Reginald Brill (1934).- Operación quirúrgica |
Tras cinco días de abducción he
vuelto a mi casa. Poco a poco voy recuperando mi normalidad, mientras se aleja
de mí la sensación que he tenido de que esta vuelta lo era de un larguísimo viaje
en el espaciotiempo. Creo que la causa de mis distorsiones ha estado en la
anestesia recibida durante una intervención quirúrgica que duró cuatro horas.
La anestesia total no es como el sueño, se parece más a una muerte temporal. El
sueño es un jugueteo entre lo consciente y lo subconsciente, que toma forma de
duermevela en los viejos y de grandes aventuras en los jóvenes. La anestesia es
el silencio total, la lejanía infinita, el apagón absoluto.
Por eso el despertar de la
anestesia es como una confusa resurrección. Sobre todo si tiene lugar en la soledad
iluminada y ruidosa de una UCI, tan extraña y hostil. La reacción del
resucitado puede llegar a ser brutal, ese fue mi caso, tras cerca de cuarenta
horas en la UCI no pude más, quería
arrancarme las vías que me mantenían enchufado a líquidos curativos, librarme
de las sábanas y salir corriendo y desnudo para mi casa, que por cierto no
tenía idea de dónde podría estar. Solo la aparición de mis hijos me amansó.
Luego, ya en una habitación normal del hospital, me mantuve durante más de un
día en la desconfianza, con la sensación de haber sido abducido y estar en una
tierra extraña y lejana; hasta a mi hermano, que intentaba tranquilizarme
paseándome por el hospital y enseñándome sitios que ya conocía, llegué a
mirarlo con sospecha, como a un tenebroso abductor que hubiera tomado su forma.
Todo esto fue pasando, con una
rapidez que a mí me parecía lentísima. Ahora estoy en mi casa, ejercitando mi
pulmón, soplando en un espirómetro mientras escribo o leo. Mi normalidad ha
vuelto y el reencuentro con ella está siendo hermoso, como si lo fuera con un
viejo amigo.
Ahora tengo tiempo y lucidez para
admirar al cirujano que me ha intervenido. Es muy joven, poco más de treinta
años, pero ya un experto reconocido en cirugía torácica. Estas intervenciones
las hacen por lo que llaman toracoscopia, donde el cirujano introduce en tu
tórax por una raja relativamente pequeña tres instrumentos, una cámara
conectada a una pantalla que aumenta la realidad, un bisturí y una pinza, todo lo
cual maneja por control remoto. Al evocar toda esta destreza, que acaba de
sanar mi cuerpo, me doy cuenta de que una parte importante de lo más noble que
hay en lo humano está en la alianza de cerebro, ojos y manos. Y pienso en el poder creador de unas manos
inteligentes y sensibles, no solo en los cirujanos, sino en pintores,
escultores, músicos, artesanos, campesinos, marinos… tantos otros. También en lo
inefable de las caricias de las manos de las mujeres que me han querido,
empezando por mi madre. Y en lo confortante y a la vez comprometido de un
estrechar de manos sincero.
Recobro mi orgullo por la ciudad
en que he nacido, Sevilla, en la que se educó y formó el cirujano que me ha
intervenido, aunque luego haya pasado por otros sitios eminentes de la cirugía.

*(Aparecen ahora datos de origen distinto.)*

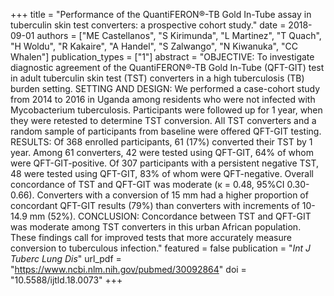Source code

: +++
title = "Performance of the QuantiFERON®-TB Gold In-Tube assay in tuberculin skin test converters: a prospective cohort study."
date = 2018-09-01
authors = ["ME Castellanos", "S Kirimunda", "L Martinez", "T Quach", "H Woldu", "R Kakaire", "A Handel", "S Zalwango", "N Kiwanuka", "CC Whalen"]
publication_types = ["1"]
abstract = "OBJECTIVE: To investigate diagnostic agreement of the QuantiFERON®-TB Gold In-Tube (QFT-GIT) test in adult tuberculin skin test (TST) converters in a high tuberculosis (TB) burden setting. SETTING AND DESIGN: We performed a case-cohort study from 2014 to 2016 in Uganda among residents who were not infected with Mycobacterium tuberculosis. Participants were followed up for 1 year, when they were retested to determine TST conversion. All TST converters and a random sample of participants from baseline were offered QFT-GIT testing. RESULTS: Of 368 enrolled participants, 61 (17%) converted their TST by 1 year. Among 61 converters, 42 were tested using QFT-GIT, 64% of whom were QFT-GIT-positive. Of 307 participants with a persistent negative TST, 48 were tested using QFT-GIT, 83% of whom were QFT-negative. Overall concordance of TST and QFT-GIT was moderate (κ = 0.48, 95%CI 0.30-0.66). Converters with a conversion of 15 mm had a higher proportion of concordant QFT-GIT results (79%) than converters with increments of 10-14.9 mm (52%). CONCLUSION: Concordance between TST and QFT-GIT was moderate among TST converters in this urban African population. These findings call for improved tests that more accurately measure conversion to tuberculous infection."
featured = false
publication = "*Int J Tuberc Lung Dis*"
url_pdf = "https://www.ncbi.nlm.nih.gov/pubmed/30092864"
doi = "10.5588/ijtld.18.0073"
+++

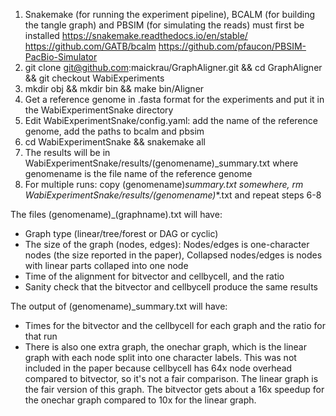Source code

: 1. Snakemake (for running the experiment pipeline), BCALM (for building the tangle graph) and PBSIM (for simulating the reads) must first be installed
https://snakemake.readthedocs.io/en/stable/
https://github.com/GATB/bcalm
https://github.com/pfaucon/PBSIM-PacBio-Simulator
2. git clone git@github.com:maickrau/GraphAligner.git && cd GraphAligner && git checkout WabiExperiments
3. mkdir obj && mkdir bin && make bin/Aligner
4. Get a reference genome in .fasta format for the experiments and put it in the WabiExperimentSnake directory
5. Edit WabiExperimentSnake/config.yaml: add the name of the reference genome, add the paths to bcalm and pbsim
6. cd WabiExperimentSnake && snakemake all
7. The results will be in WabiExperimentSnake/results/(genomename)_summary.txt where genomename is the file name of the reference genome
8. For multiple runs: copy (genomename)_summary.txt somewhere, rm WabiExperimentSnake/results/(genomename)_*.txt and repeat steps 6-8

The files (genomename)_(graphname).txt will have:
- Graph type (linear/tree/forest or DAG or cyclic)
- The size of the graph (nodes, edges): Nodes/edges is one-character nodes (the size reported in the paper), Collapsed nodes/edges is nodes with linear parts collaped into one node
- Time of the alignment for bitvector and cellbycell, and the ratio
- Sanity check that the bitvector and cellbycell produce the same results

The output of (genomename)_summary.txt will have:
- Times for the bitvector and the cellbycell for each graph and the ratio for that run
- There is also one extra graph, the onechar graph, which is the linear graph with each node split into one character labels. This was not included in the paper because cellbycell has 64x node overhead compared to bitvector, so it's not a fair comparison. The linear graph is the fair version of this graph. The bitvector gets about a 16x speedup for the onechar graph compared to 10x for the linear graph.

Sevilla es una vieja ciudad mediterránea aunque esté orientada hacia el
Atlántico. En el siglo XVI fue una capital del mundo, enlace predominante de
Europa con América, pero ya en el siglo XVII la pérdida de sus exclusivas
comerciales y varias epidemias de peste empezaron a empujarla por la
cuesta abajo de esa suave decadencia que comparte con las más ilustres ciudades
mediterráneas: Venecia, Florencia, Estambul, Alejandría, Sevilla, todas ellas condenadas
a vivir de sus recuerdos. Y sin embargo, como lo demuestran el caso de mi
cirujano y muchos otros, llenas de vitalidades que brotan espléndidas cuando
les llega su oportunidad.
Ahora espero la rápida curación
de mi herida. El cirujano me dejará pronto en manos del oncólogo. Las
expectativas son buenas, parece que se extirpó el tumor muy a tiempo. Pero el
cáncer es un poderoso enemigo al que no se le debe dar nunca la espalda. Estoy
tranquilo, quizá apreciando con algo más de fuerza todo lo que tengo,
también tomando con algo más de seriedad todo lo que soy.